With a little time today I decided to properly run the Wilson 1000 antenna. Prior to this, it basically came through the door jam and just ran through the interior. I wanted to clean it up and keep it hidden. Here is what I did:
1. Remove the rear cover in the rear
2. Remove cover by front passenger
3. Pop loose B pillar cover. Note that there is a little plastic piece at the bottom and you have to snap out first.
4. Remove kick panel cover on passenger side (where the ECU is). You push in on a little insert, then slide the clip out. Now you can pivot the cover out of its place. Make sure the floormat is out of the way.
5. Now you can run the antenna wire between the panels. What I don's show here is that I pulled the weather stripping out of the way. In addition, when putting the weather stripping back on, I cut out a notch (not on the rubber itself, but the back support) in order to allow the weather stripping to go over the wire and sit back on.
6. Here you see the wire in the corner. I had to loosen the two screws to the grab handle in order to properly push the antenna wire all the way in.
7. The B pillar at the top is still secured since I did not remove it. The wire easily went behind it.

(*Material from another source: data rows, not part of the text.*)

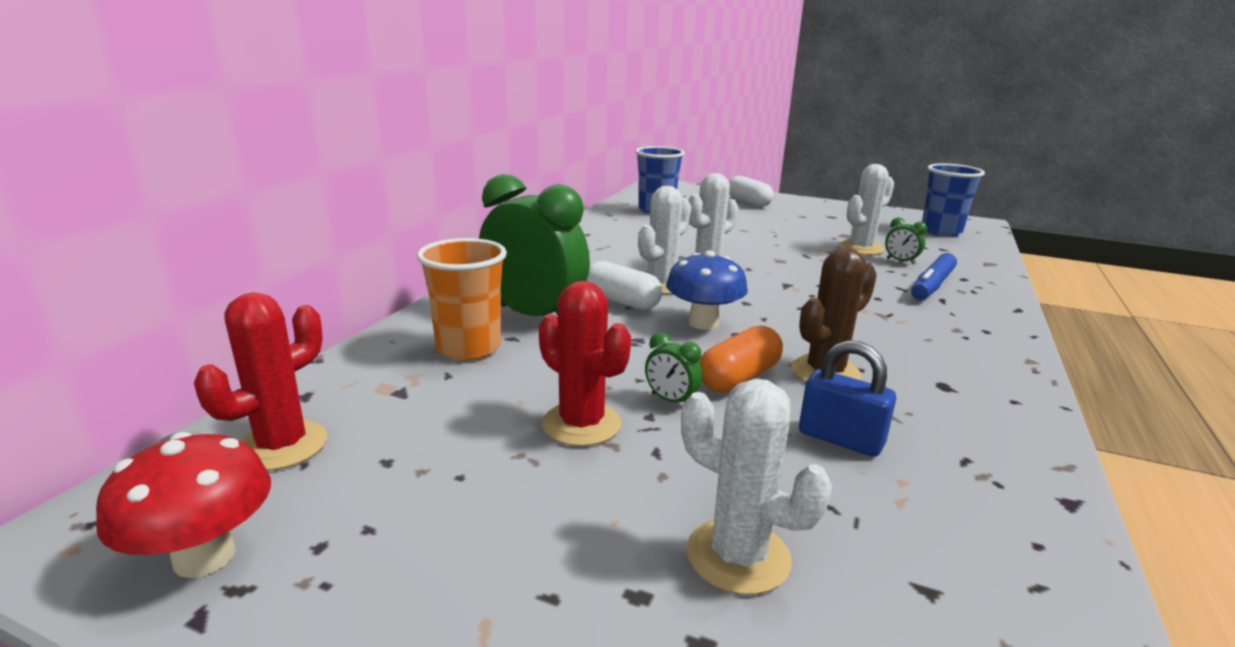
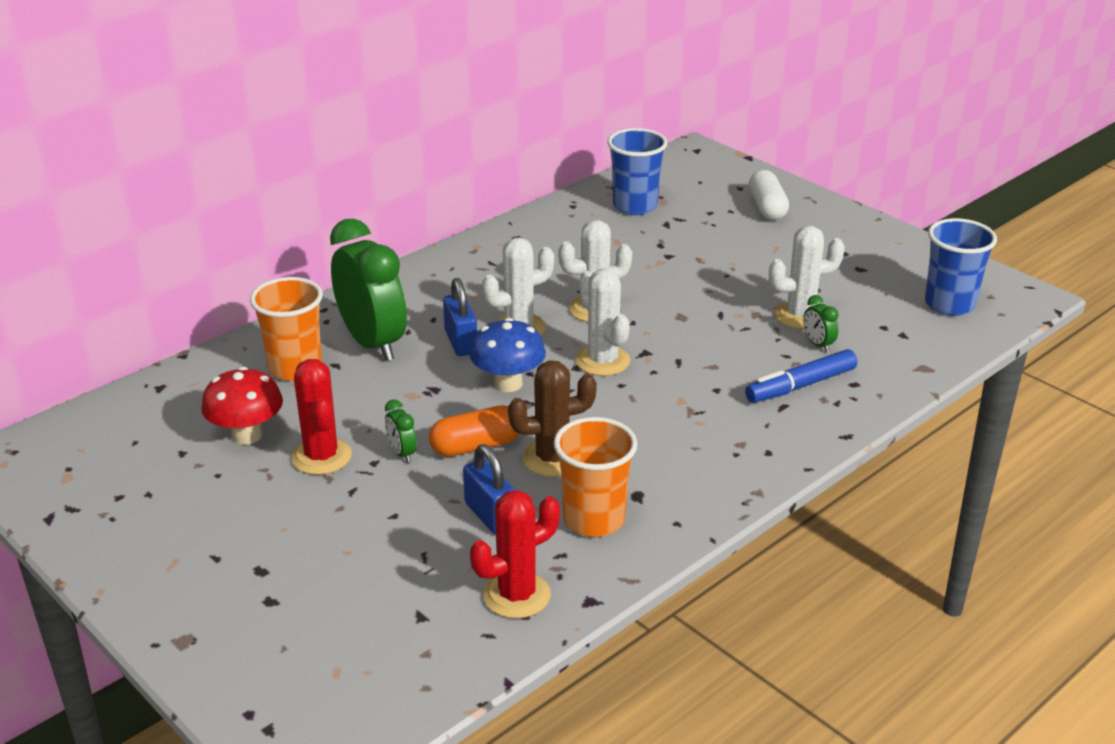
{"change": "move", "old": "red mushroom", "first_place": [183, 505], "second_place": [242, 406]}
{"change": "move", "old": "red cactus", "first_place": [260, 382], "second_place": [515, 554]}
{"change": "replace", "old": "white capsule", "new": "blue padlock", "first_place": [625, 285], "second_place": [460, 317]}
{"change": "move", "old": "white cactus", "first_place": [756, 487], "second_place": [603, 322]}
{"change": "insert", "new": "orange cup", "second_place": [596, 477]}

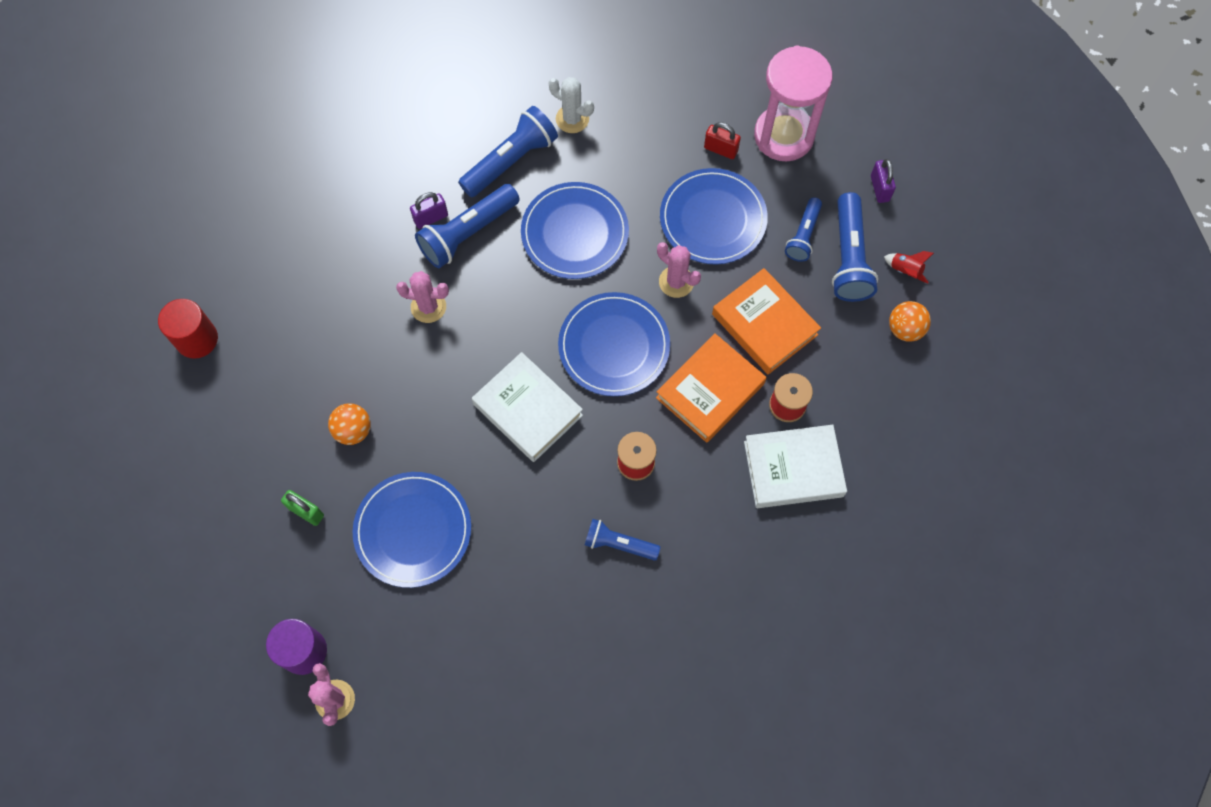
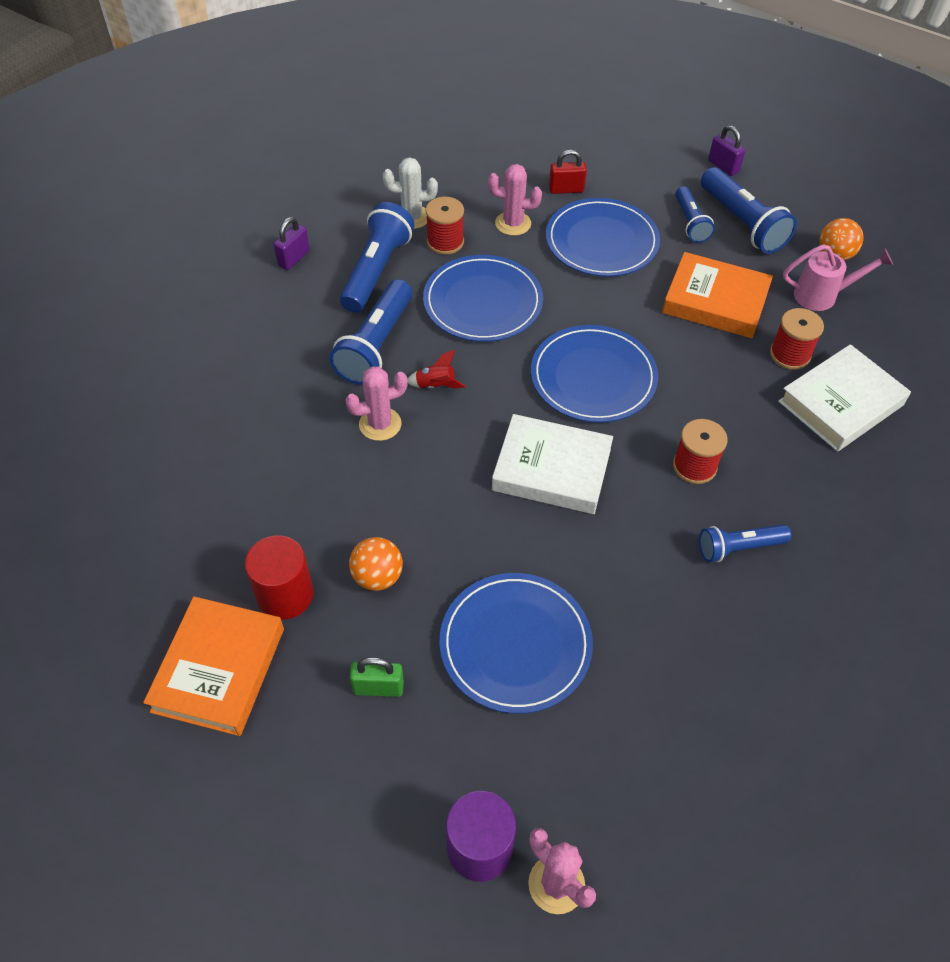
{"change": "move", "old": "red cylinder", "first_place": [188, 329], "second_place": [279, 577]}
{"change": "move", "old": "purple padlock", "first_place": [429, 210], "second_place": [292, 243]}
{"change": "move", "old": "orange book", "first_place": [711, 388], "second_place": [213, 666]}
{"change": "move", "old": "pink cactus", "first_place": [679, 270], "second_place": [515, 200]}
{"change": "delete", "old": "pink hourglass", "first_place": [793, 103]}
{"change": "move", "old": "red rocket", "first_place": [909, 267], "second_place": [437, 369]}
{"change": "insert", "new": "red spool", "second_place": [445, 226]}
{"change": "insert", "new": "pink watering can", "second_place": [838, 277]}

It is the bottom half I popped out. The picture displays the wire before being dropped in completely.
Here is the wire again before being tucked in.

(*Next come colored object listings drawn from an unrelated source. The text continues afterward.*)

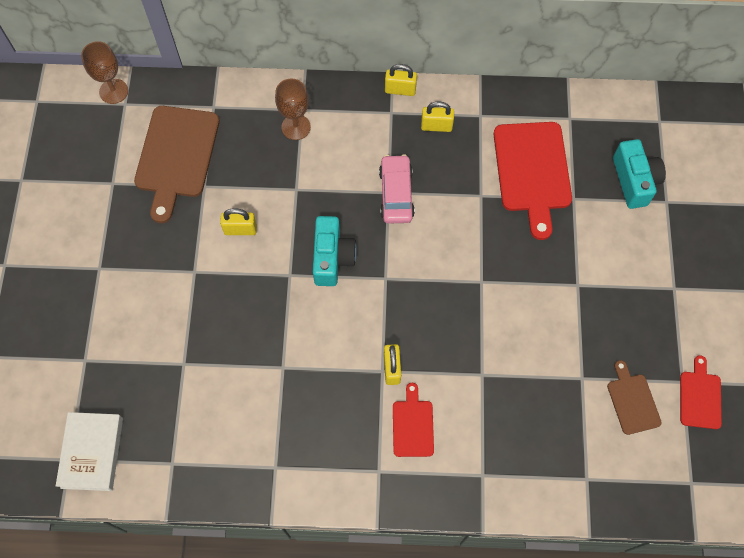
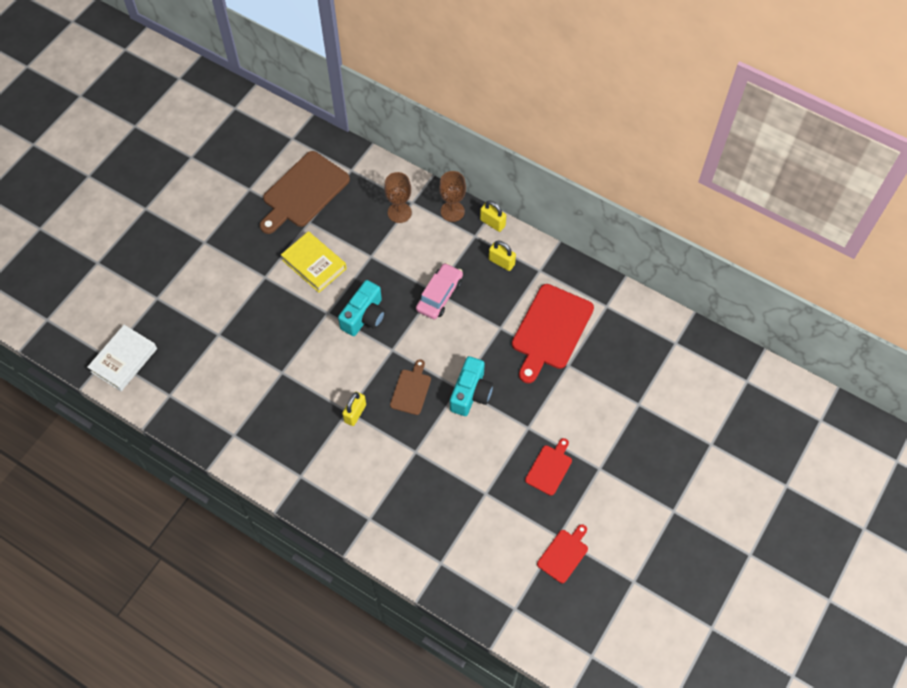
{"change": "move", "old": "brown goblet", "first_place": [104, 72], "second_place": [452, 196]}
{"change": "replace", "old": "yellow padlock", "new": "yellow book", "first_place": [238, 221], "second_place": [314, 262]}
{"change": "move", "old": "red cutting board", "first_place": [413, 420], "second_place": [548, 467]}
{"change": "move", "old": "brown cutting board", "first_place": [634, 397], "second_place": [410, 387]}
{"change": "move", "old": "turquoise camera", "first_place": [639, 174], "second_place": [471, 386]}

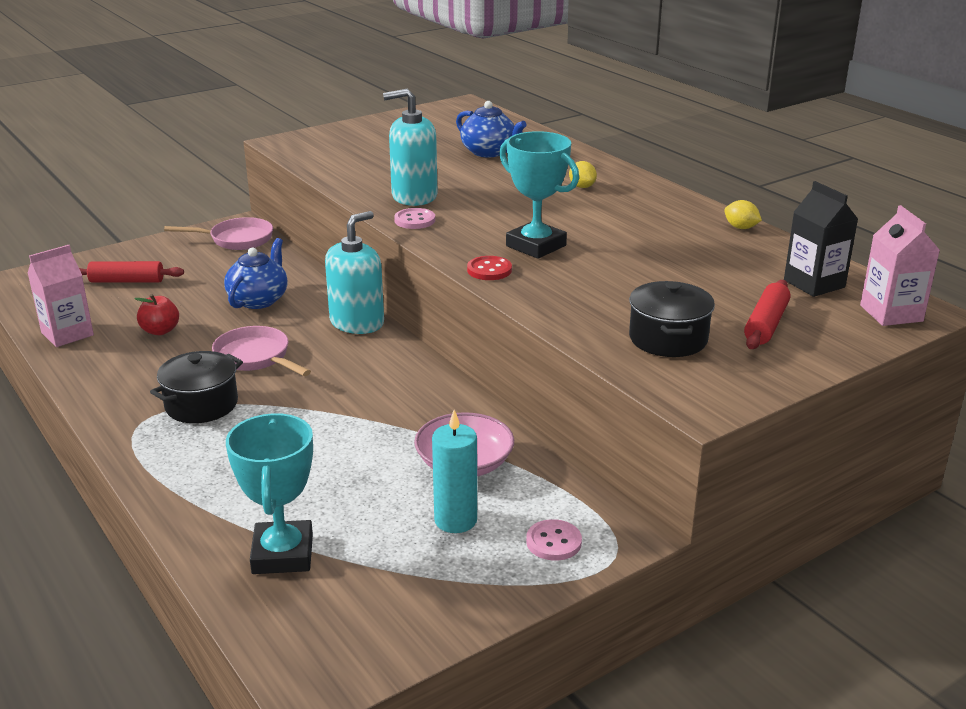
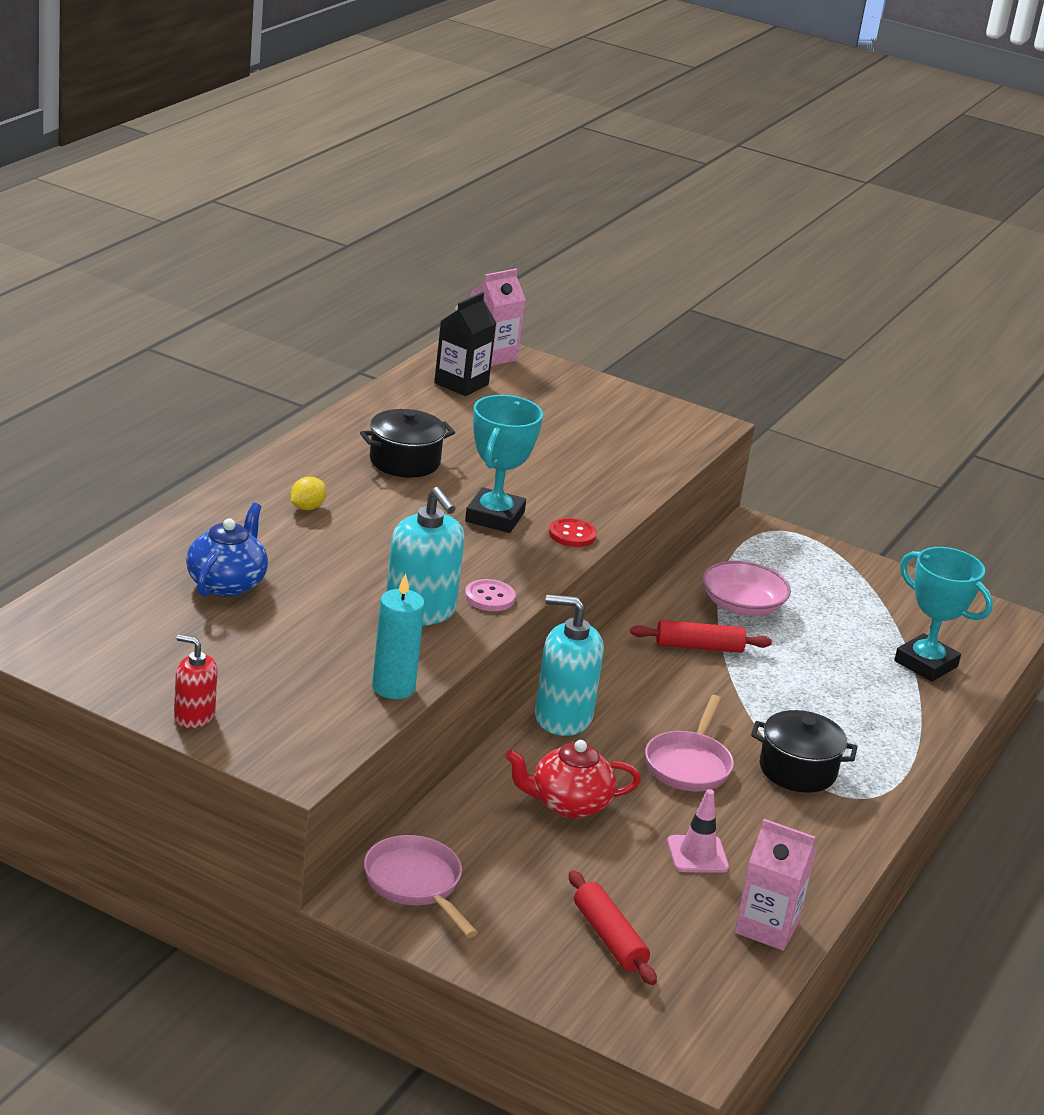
{"change": "replace", "old": "red apple", "new": "pink traffic cone", "first_place": [157, 314], "second_place": [698, 831]}
{"change": "recolor", "old": "blue teapot", "new": "red teapot", "first_place": [256, 273], "second_place": [573, 779]}
{"change": "rotate", "old": "turquoise trophy", "first_place": [269, 493], "second_place": [943, 614], "degrees": 75}
{"change": "move", "old": "turquoise candle", "first_place": [454, 471], "second_place": [398, 636]}
{"change": "delete", "old": "pink button", "first_place": [554, 540]}
{"change": "move", "old": "black pot", "first_place": [672, 319], "second_place": [407, 443]}
{"change": "delete", "old": "yellow lemon", "first_place": [743, 214]}
{"change": "move", "old": "red rolling pin", "first_place": [767, 314], "second_place": [701, 636]}
{"change": "insert", "new": "red soap dispenser", "second_place": [196, 681]}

8. At this point I ran the wire underneath the factory clips for the factory harness.
9. I pulled the carpeting by the passenger footwell back and completed the run.
10. This is the only part I don't have a solution for. But this is pre-weather stripping reinstall (at which point I placed the notch).
11. Finally the completed picture. You can see a slight depression where the weather stripping went back on but I think it is pretty good.
I haven't tested it yet. The worse that can happen is the antenna wire picks up interference from the factory wires, but given the shielding I doubt it will happen.
On a side note, I wasn't trying to take great pictures here...so forgive the lighting.